• _Work request_:
Work through the records below, line by line, and say how many lines include "nicht", with nothing else.

• _Excerpted records_:
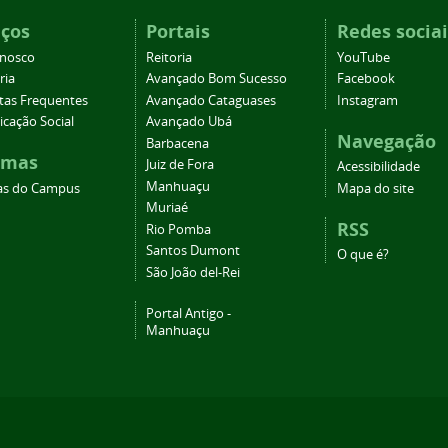
iços
Portais
Redes sociai
onosco
Reitoria
YouTube
ria
Avançado Bom Sucesso
Facebook
tas Frequentes
Avançado Cataguases
Instagram
cação Social
Avançado Ubá
Navegação
Barbacena
emas
Juiz de Fora
Acessibilidade
Manhuaçu
as do Campus
Mapa do site
Muriaé
RSS
Rio Pomba
Santos Dumont
O que é?
São João del-Rei
Portal Antigo -
Manhuaçu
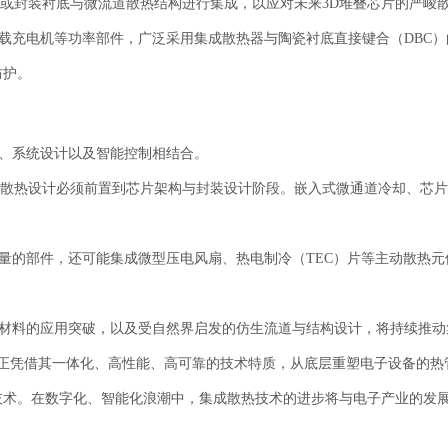
中介层或封装衬底与微流道散热结构进行集成，以应对未来3D堆叠芯片的严峻
载充电机等功率部件，广泛采用集成散热器与陶瓷衬底直接键合（
DBC
防护。
、系统设计以及智能控制相结合。
为趋势，散热设计必须前置到芯片架构与封装设计阶段。嵌入式微通道冷却、芯
量的部件，还可能集成微型压电风扇、热电制冷（
TEC）片等主动散热
材料的应用突破，以及受自然界启发的仿生流道与结构设计，将持续推动
，正凭借其一体化、高性能、高可靠的技术特质，从底层重塑电子设备的热
技术。在数字化、智能化浪潮中，集成散热技术的进步将与电子产业的发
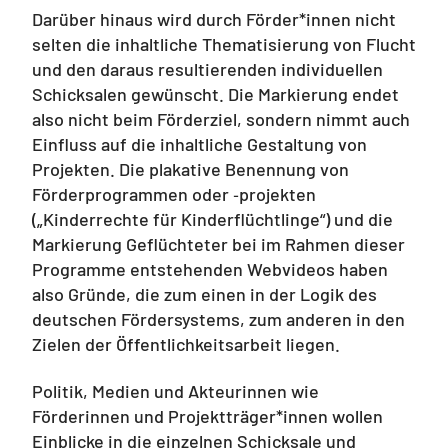
Darüber hinaus wird durch Förder*innen nicht
selten die inhaltliche Thematisierung von Flucht
und den daraus resultierenden individuellen
Schicksalen gewünscht. Die Markierung endet
also nicht beim Förderziel, sondern nimmt auch
Einfluss auf die inhaltliche Gestaltung von
Projekten. Die plakative Benennung von
Förderprogrammen oder ‑projekten
(„Kinderrechte für Kinderflüchtlinge“) und die
Markierung Geflüchteter bei im Rahmen dieser
Programme entstehenden Webvideos haben
also Gründe, die zum einen in der Logik des
deutschen Fördersystems, zum anderen in den
Zielen der Öffentlichkeitsarbeit liegen.
Politik, Medien und Akteurinnen wie
Förderinnen und Projektträger*innen wollen
Einblicke in die einzelnen Schicksale und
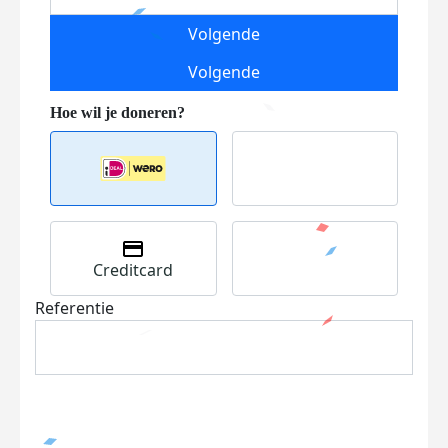
Volgende
Volgende
Creditcard
Referentie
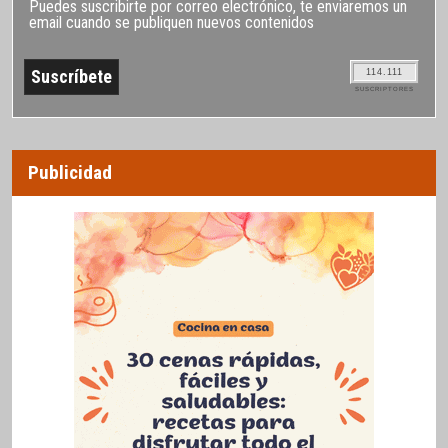
Puedes suscribirte por correo electrónico, te enviaremos un
email cuando se publiquen nuevos contenidos
114.111
SUSCRIPTORES
Publicidad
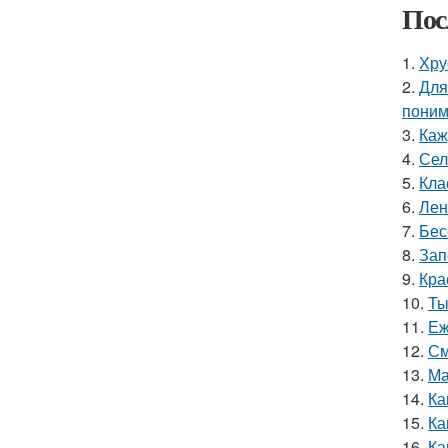
Пос
1.
Хру
2.
Для
поним
3.
Каж
4.
Сел
5.
Кла
6.
Лен
7.
Бес
8.
Зап
9.
Кра
10.
Ты
11.
Еж
12.
См
13.
Ма
14.
Ка
15.
Ка
16.
Ка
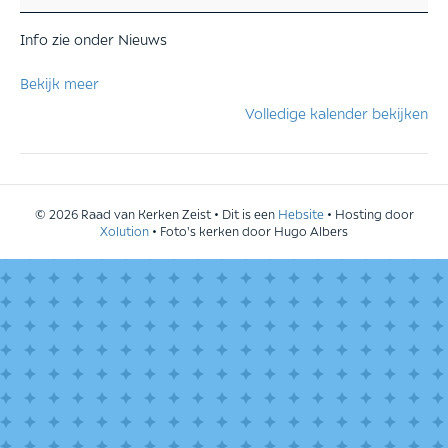
Info zie onder Nieuws
Bekijk meer
Volledige kalender bekijken
© 2026 Raad van Kerken Zeist • Dit is een
Hebsite
• Hosting door
Xolution
• Foto's kerken door Hugo Albers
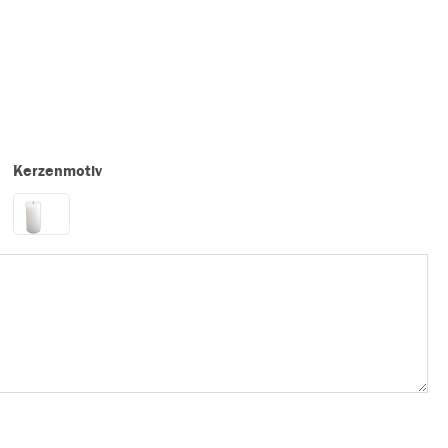
Kerzenmotiv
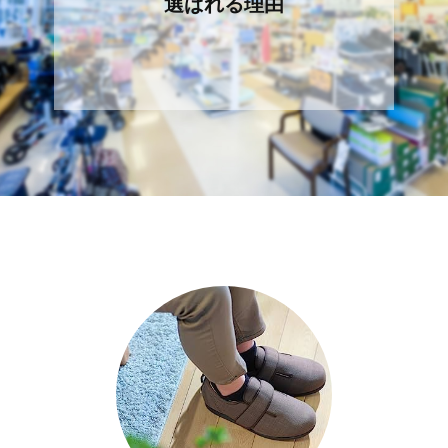
選ばれる理由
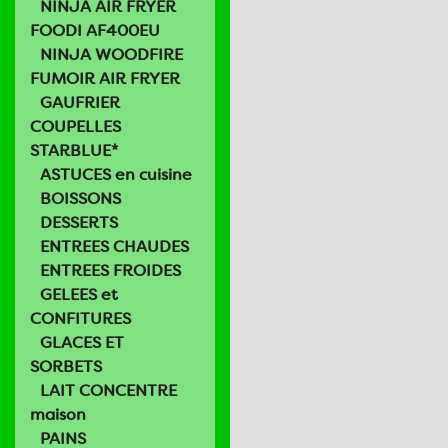
NINJA AIR FRYER
FOODI AF400EU
NINJA WOODFIRE
FUMOIR AIR FRYER
GAUFRIER
COUPELLES
STARBLUE*
ASTUCES en cuisine
BOISSONS
DESSERTS
ENTREES CHAUDES
ENTREES FROIDES
GELEES et
CONFITURES
GLACES ET
SORBETS
LAIT CONCENTRE
maison
PAINS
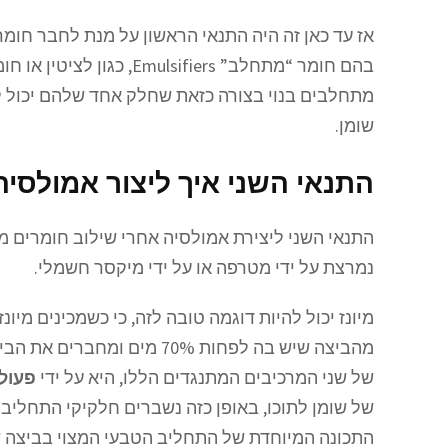
אז עד כאן זה היה התנאי הראשון על מנת לחבר חומ
בהם חומר “מתחלב” sifiers
מתחלבים בנוי בצורה כזאת שחלק אחד שלהם יכול ל
שומן.
התנאי השני איך ליצור אמולסיה
התנאי השני ליצירת אמולסיה אחרי שילוב חומרים מ
נמרצת על ידי מטרפה או על ידי מיקסר חשמלי.
מיונז יכול להיות דוגמה טובה לזה, כי כשמכינים מיו
של שני המרכיבים המתנגדים הללו, היא על ידי
פעול
של שומן לתוכו, באופן כזה נשברים חלקיקי התחליב
התכונה המיוחדת של התחליב הטבעי המצוי בביצה ש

• _Result for this exercise_:
2